The breeder from whom you purchased your kitten should be asked for a diet sheet or for a list of foods to which the kitten has become accustomed.
Ignore the breeder at your peril, as he/she will know the likes and dislikes of your particular kitten and which foods have upset it.
Kittens may enjoy a varied diet but you must make sure that this is also a completely balanced diet. The special kitten diets which are sold are designed to have all the dietary requirements for a kitten and do not need supplements. Too high a level of vitamins and minerals can cause as many problems as too low a level. If you are feeding your kitten on fresh food you will need to supplement it, but you will need to know what is lacking in the diet; if in doubt ask your veterinary surgeon about this. Do not feed your kitten too much of any fresh meat or offal. Changes in diet should be made gradually.
Four meals a day should be given at three months, reducing to three meals at about 6-7 months. During this period the size of the meal will increase from about a tablespoon to about two thirds of a cup, but this is only an approximate guideline; kittens will vary and should be fed according to appetite. When growth slows at about a year, two meals are usually sufficient. Your pet will often decide which meals are no longer required by leaving one of them, or showing little interest in it.
Meals may be varied, for example:-
Breakfast – Meat
Lunch – Tinned food or pouches
Dinner – Meat or fish
Supper – Tinned food or pouches
Breakfast and lunch, dinner and supper can be reversed – feed what is most convenient to yourself. It you have little time, serve something quick and easy and save meals which need more preparation for when you have time to do this.
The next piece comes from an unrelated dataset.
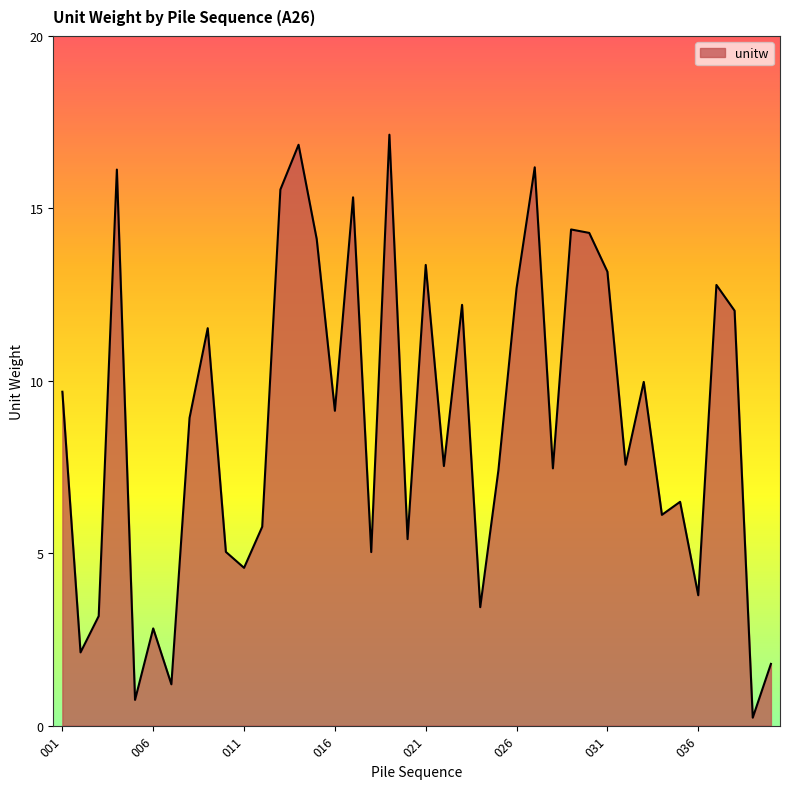

What is the difference between the maximum and minimum values?

16.9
Commercial cat foods can be excellent; try different flavours and varieties. Good quality tinned cat foods or complete dry diets have all the necessary nourishment and vitamins in the correct proportions. However, some varieties may be too rich to be the sole diet of some individual kittens and may cause diarrhoea.
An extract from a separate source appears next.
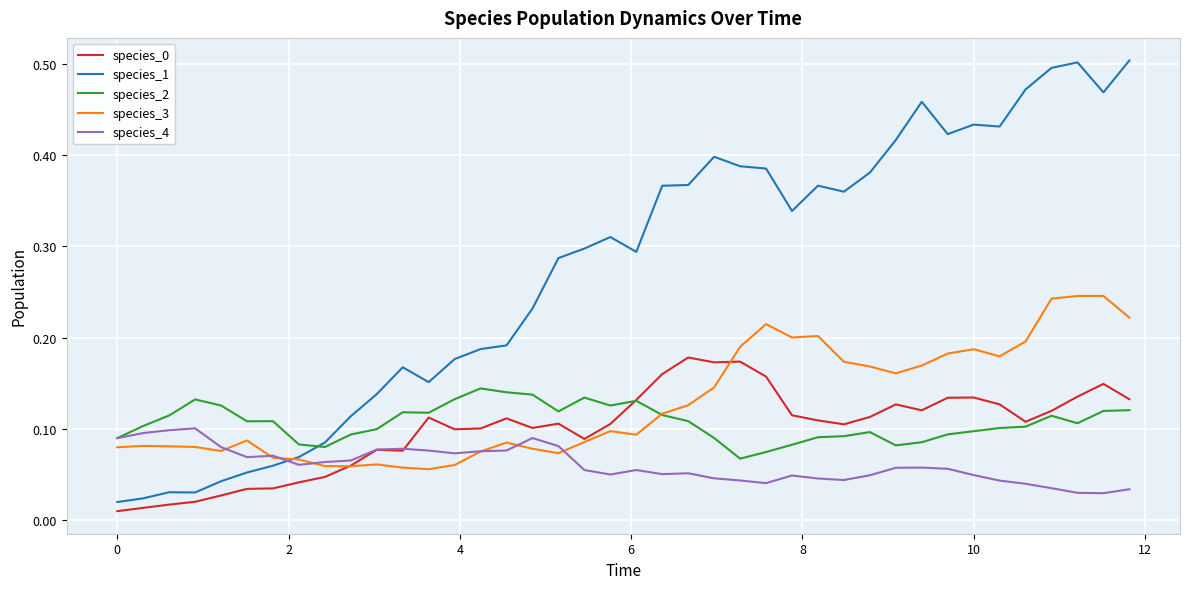

True or false: species_0 and species_1 cross at least once.

False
Be aware that your cat will need to drink frequently if it is eating dried foods. Some dry complete diets are a very concentrated food source and can cause obesity if too much is fed. Beware of cats becoming ‘hooked’ on dried food and refusing all else.
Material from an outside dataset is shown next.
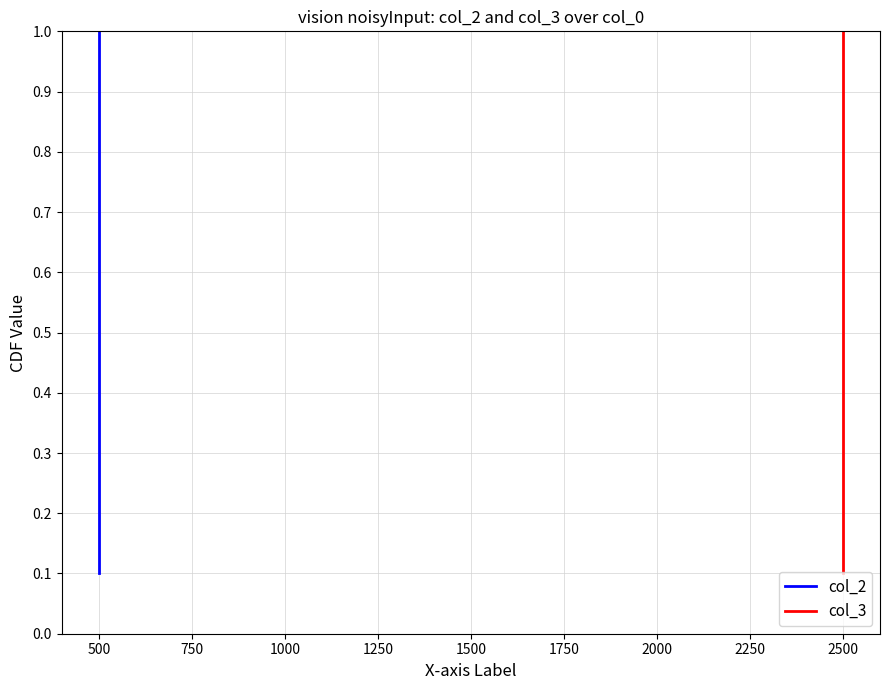

Reading right to left, transcribe all the data shown in this chart.

col_2: 1.0	0.9	0.8	0.7	0.6	0.5	0.4	0.3	0.2	0.1
col_3: 1.0	0.9	0.8	0.7	0.6	0.5	0.4	0.3	0.2	0.1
Rabbit, chicken, turkey, beef, lean mutton, good horsemeat (if available), fresh meat scraps from the table, kidney, heart, liver (lightly cooked and in moderation), raw mince of good quality. Take care to remove bones from chicken and rabbit as these may splinter and cause damage. A larger non-splintery bone is good for a kitten to chew, especially when it is teething at 5-6 months. (A large chop bone with the splintered end removed is good and is small enough for the kitten to play with but be careful if you have a dog who could steal it).
Boned, cooked coley or other white fish, sardines, pilchards, etc. Although a good food, fish should not be fed too frequently and is quite unsuitable to be the cat’s sole diet.
Raw yolks (not whites) or cooked (scrambled) whole eggs. (if evaporated milk is fed this can be used for scrambling eggs). Scrambled eggs mixed with sardines or pilchards are often enjoyed. (N.B. avoid raw eggs whilst there is still a risk that they are a source of salmonella poisoning).
All cats enjoy chewing grass, and should be allowed to do so. If this is not available it can be grown in a pot. (Grass seed is available at some pet shops, as are cartons of ‘My Cat Grass‘ or similar products, already planted and ready to grow). In this respect watch your house plants as some are poisonous.
Some breeds tolerate milk, for others it is unsuitable, your breeder will advise. However, it is an extra, not a substitute for water.